The ventral striatum, including the nucleus accumbens, is involved in spontaneous and drug-stimulated motor activity (Pennartz et al., 1994). A role for D₁R in the control of locomotor activity is supported by several studies. Microinjection of D₁R antagonist in the ventral striatum of rats reduces their locomotor activity, whereas D₁R agonists have the opposite effect (Meyer, 1993). Accordingly, the decreased coupling of D₁R to adenylyl cyclase in the ventral striatum of Gα_olf +/− mice could account for their slightly lower locomotor activity. By contrast it should be noted that an increase in basal activity has been reported in Gα_olf −/− mice (Belluscio et al., 1998;Zhuang et al., 2000) and D₁R −/− mice (Xu et al., 1994). These surprising observations contrasted with the pharmacological evidence for a stimulatory role on motor activity of D₁R in the nucleus accumbens (Meyer, 1993; Vezina et al., 1994). These paradoxical behavioral effects in Gα_olf −/− and D₁R −/− mice could be caused by differences in the methods used for measuring locomotor activity or alternatively may be the consequences of developmental changes and/or compensatory actions of other neuromodulatory systems such as serotoninergic or noradrenergic systems (Tassin et al., 1992; Trovero et al., 1992; Gainetdinov et al., 1999). Nevertheless, in both Gα_olf−/− and D₁R −/− mice, the locomotor responses to cocaine or amphetamine are lost, unambiguously showing that both Gα_olf and D₁R are necessary for the locomotor responses induced by these psychostimulants (Xu et al., 1994; Crawford et al., 1997; Zhuang et al., 2000). Interestingly, the acute effects of d-amphetamine on motor activity diminished in Gα_olf +/− mice, further demonstrating that Gα_olf levels determine the amplitude of D₁R-mediated responses.
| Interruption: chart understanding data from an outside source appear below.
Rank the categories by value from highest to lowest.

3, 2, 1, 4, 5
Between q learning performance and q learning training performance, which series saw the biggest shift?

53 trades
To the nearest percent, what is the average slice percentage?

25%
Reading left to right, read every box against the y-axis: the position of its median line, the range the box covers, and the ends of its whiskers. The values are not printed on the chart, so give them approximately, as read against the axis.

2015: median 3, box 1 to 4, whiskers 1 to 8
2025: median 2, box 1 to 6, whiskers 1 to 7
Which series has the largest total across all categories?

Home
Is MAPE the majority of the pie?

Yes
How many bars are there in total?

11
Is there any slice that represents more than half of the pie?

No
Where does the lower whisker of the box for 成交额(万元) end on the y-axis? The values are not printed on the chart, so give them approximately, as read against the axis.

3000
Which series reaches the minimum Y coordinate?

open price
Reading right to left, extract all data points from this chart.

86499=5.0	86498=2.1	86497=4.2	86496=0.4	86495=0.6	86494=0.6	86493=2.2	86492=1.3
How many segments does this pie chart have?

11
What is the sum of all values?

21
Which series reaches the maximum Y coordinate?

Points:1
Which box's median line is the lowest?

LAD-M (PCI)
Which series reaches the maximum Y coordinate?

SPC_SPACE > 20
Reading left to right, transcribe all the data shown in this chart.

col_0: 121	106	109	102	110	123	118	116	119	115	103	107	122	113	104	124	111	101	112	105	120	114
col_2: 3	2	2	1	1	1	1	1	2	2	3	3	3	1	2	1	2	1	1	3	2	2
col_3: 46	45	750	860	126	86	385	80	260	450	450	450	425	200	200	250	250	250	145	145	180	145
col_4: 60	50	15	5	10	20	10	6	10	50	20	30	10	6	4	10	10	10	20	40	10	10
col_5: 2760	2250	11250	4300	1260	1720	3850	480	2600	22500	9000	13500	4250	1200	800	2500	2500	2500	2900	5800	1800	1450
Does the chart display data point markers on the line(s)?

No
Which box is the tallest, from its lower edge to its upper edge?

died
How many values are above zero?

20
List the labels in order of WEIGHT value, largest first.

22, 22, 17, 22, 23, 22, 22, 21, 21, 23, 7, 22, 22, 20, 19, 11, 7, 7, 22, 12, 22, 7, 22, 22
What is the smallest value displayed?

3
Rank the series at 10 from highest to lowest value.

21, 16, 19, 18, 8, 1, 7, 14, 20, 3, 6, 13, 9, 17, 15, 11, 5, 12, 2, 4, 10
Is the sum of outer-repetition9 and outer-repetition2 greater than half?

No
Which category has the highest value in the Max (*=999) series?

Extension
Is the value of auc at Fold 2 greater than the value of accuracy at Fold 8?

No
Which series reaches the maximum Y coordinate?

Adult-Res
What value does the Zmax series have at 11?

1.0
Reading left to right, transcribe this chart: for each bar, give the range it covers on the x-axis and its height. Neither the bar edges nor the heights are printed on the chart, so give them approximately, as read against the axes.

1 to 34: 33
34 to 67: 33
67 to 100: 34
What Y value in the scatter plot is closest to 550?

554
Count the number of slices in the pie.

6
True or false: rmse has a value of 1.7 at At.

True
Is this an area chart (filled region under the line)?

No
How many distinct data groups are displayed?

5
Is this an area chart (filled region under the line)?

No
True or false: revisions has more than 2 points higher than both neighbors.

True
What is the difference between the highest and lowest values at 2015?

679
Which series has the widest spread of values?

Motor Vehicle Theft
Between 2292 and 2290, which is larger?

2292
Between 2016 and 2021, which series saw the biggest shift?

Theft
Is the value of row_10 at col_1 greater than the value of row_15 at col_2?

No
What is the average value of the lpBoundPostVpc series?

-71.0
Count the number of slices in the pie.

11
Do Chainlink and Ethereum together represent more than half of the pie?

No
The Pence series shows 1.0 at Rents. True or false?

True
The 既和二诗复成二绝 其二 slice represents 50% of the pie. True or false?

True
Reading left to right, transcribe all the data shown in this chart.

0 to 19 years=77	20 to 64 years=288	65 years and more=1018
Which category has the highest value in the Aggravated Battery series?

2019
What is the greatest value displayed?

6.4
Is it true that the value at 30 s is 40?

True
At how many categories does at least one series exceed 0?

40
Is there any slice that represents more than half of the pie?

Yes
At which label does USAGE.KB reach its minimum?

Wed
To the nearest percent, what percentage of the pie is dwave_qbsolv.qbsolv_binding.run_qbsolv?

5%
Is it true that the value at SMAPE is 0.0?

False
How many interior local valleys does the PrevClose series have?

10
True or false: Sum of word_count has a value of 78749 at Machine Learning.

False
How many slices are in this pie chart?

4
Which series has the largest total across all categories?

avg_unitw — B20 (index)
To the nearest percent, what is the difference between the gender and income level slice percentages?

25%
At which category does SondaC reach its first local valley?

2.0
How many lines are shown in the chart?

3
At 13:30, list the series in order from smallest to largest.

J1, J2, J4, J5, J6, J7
In Gα_olf +/− mice, the effects of caffeine on motor activity were reduced, indicating that Gα_olf levels are an important factor for caffeine-induced behavioral response. The psychostimulant effects of caffeine are mediated through A_2AR and are absent in mutant mice lacking these receptors (El Yacoubi et al., 2000). Caffeine is a nonselective antagonist of A_2AR, and caffeine could have a reduced effect in Gα_olf +/− mice because the ongoing A_2AR signaling, which is produced by endogenous adenosine, is blunted in these mice. This explanation is likely because endogenous levels of adenosine are sufficient to cause the activation of adenosine receptors in brain (for review, see Svenningsson et al., 1999). However, D₁R activity is required for caffeine-induced motor effect (Garrett and Holtzman, 1994), and the lower D₁R signaling in Gα_olf +/− mice could also contribute to the attenuation of caffeine effects. Further experiments are needed to explore the respective contribution of these two mechanisms, both leading to a diminished effect of caffeine.

Functional implications

The present study demonstrates that experimental alterations in Gα_olf concentrations affect two important types of neurotransmission in basal ganglia and provides strong evidence that Gα_olf levels in striatal neurons are regulatedin vivo by its use. Whereas much effort has been devoted to understand desensitization and downregulation of G-protein-coupled receptors in vitro and in vivo (Freedman and Lefkowitz, 1996; Bloch et al., 1999), little is known about the regulations that take place at the level of G-proteins. Our previous results in 6-hydroxydopamine-lesioned rats, as well as the present results in mice with genetically altered neurotransmission, show that a loss of D₁R activation or the absence of D₁R or A_2AR result in an upregulation of Gα_olf. Thus, Gα_olf constitutes an attractive locus for the regulation of D₁R and A_2AR signaling in the striatum, either by modulation of its levels, or, possibly, by functionally relevant post-translational modifications. Alterations in Gα_olf levels and/or activity are parameters that will have to be carefully considered in the function of the basal ganglia in physiological and pathological conditions. In this respect, our results introduce Gα_olfheterozygous mutant mice as a potential animal model for studying striatum-dependent behavioral dysfunctions.